La situazione è principalmente dovuta a una cultura aziendale ancora poco orientata alla famiglia. Tuttavia, i datori di lavoro che offrono una buona conciliabilità tra lavoro e vita privata risultano decisamente avvantaggiati nella competizione per attrarre talenti di qualità.
Il settore pubblico offre condizioni più favorevoli per la conciliazione famiglia-lavoro, eppure anche nell’amministrazione provinciale sono pochi i dipendenti che ne usufruiscono effettivamente. I dati risultano significativi: quasi il 60 per cento delle donne lavora a tempo parziale, mentre questa percentuale scende al 17,5 per cento tra gli uomini. Al contrario, il 78 per cento delle ore di straordinario retribuite viene effettuato dagli uomini, nonostante le donne rappresentino la maggioranza della forza lavoro.
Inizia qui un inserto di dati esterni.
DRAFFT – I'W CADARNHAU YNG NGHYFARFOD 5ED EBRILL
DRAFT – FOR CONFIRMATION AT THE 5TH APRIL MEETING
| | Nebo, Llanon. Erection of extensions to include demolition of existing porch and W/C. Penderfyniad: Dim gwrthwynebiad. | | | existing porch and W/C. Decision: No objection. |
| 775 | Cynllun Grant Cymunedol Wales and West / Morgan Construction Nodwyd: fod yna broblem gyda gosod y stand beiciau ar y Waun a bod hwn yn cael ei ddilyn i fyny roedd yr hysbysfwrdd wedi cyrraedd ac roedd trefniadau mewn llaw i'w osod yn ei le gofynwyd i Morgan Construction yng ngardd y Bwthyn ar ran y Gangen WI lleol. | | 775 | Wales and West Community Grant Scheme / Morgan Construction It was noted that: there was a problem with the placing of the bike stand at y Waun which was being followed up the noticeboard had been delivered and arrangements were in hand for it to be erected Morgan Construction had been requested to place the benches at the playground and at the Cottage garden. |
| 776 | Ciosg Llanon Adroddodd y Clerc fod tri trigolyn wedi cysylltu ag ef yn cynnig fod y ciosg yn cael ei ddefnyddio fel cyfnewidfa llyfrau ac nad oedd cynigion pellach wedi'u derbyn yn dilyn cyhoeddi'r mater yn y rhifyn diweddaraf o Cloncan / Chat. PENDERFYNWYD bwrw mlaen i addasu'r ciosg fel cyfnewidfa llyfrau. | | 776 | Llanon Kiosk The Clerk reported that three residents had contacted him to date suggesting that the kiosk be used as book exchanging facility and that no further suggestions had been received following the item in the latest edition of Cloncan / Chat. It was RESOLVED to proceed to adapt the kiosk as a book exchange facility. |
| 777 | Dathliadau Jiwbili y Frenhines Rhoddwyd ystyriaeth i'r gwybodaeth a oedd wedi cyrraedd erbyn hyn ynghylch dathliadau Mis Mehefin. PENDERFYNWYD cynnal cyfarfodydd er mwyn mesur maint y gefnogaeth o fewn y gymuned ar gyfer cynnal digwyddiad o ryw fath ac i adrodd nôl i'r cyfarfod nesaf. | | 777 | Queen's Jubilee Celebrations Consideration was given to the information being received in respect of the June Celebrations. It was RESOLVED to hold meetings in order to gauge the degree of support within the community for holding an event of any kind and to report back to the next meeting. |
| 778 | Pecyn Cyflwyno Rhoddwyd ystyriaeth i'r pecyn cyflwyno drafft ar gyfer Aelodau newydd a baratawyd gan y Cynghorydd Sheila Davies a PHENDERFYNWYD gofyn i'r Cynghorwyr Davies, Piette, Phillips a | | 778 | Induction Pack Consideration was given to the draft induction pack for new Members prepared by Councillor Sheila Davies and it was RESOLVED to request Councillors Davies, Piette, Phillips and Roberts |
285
Questi numeri dimostrano che la questione riguarda la società nel suo complesso, poiché la concezione tradizionale dei ruoli di genere rimane ancora molto radicata, scontrandosi con le esigenze dei padri più coinvolti nel lavoro familiare. Per superare questi ostacoli, servono modelli positivi che possano ispirare cambiamenti culturali e organizzativi nelle realtà lavorative.